Deformation in the Appalachian Foreland: Detachment Structures in the Basal Marcellus Shale, Central New York

Bruce Selleck1

(1) Geology, Colgate University, Hamilton, NY.

Deformation in the basal Marcellus Subgroup (Union Springs, Cherry Valley and Oatka Creek Formations) is of interest to developers of gas resources in the Appalachian foreland of New York and Pennsylvania. Road cut and quarry exposures in a 180 km along-strike zone in the Marcellus outcrop belt document a recurrent pattern of north -directed overthrusting. These detachment structures are present in areas lacking subsurface Silurian salt (Cherry Valley, (Bosworth, 1984), and Oriskany Falls, NY), and to the west where salt is present (northern Cayuga Lake Valley).

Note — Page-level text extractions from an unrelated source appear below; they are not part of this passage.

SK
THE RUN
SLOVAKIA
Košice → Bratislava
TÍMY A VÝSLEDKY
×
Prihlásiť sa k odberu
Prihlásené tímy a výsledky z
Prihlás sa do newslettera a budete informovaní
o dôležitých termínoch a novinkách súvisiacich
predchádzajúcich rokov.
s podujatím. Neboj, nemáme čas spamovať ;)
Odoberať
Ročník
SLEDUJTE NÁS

Detachment is localized within the 25-60’ thick Union Springs, and within bentonite horizons in the underlying Onondaga Formation. Horizontal motion in the Union Springs was accommodated within carbonaceous shale, with striated and polished surfaces developed on stiffer, bounding carbonate units. Carbonate beds are cut by ramp faults with cm to m-scale displacement. Shale layers are thickened to form imbricate, cleaved and polished shale ‘wads’. Black shale of the overlying Oatka Creek Formation lacks evidence of thrust-related deformation at the detachment fault localities; however vertical jointing is intensified and may provide enhanced permeability. Fractures and mineralized veins in the décollement zones provide important constraints on the timing of motion relative to hydrocarbon maturation. Veins document two major episodes of mineralization; early calcite and quartz crystal growth occurred during evolution of fluid hydrocarbons; a second phase of calcite-dolomite mineralization was accompanied by emplacement of high-reflectance bitumen in vein pore space. Veins preserve significant vuggy porosity. Fluid inclusion and stable isotope data indicate temperatures of mineralization range from 145-160 C in the eastern site (Cherry Valley) to 120-135 C in the western (Cayuga Lake) site. Hydrocarbon-rich fluid inclusions in quartz are common.

Carbonate stable isotopes are consistent with mineral precipitation from an aqueous phase in equilibrium with the carbonate units of the Union Springs Formation.

Décollement systems in the Onondaga and basal Marcellus may be recognized in seismic and well log data. Based on outcrop observations, these faults should form zones of enhanced porosity and permeability within the Marcellus hydrocarbon system, and are accessible targets for horizontal development.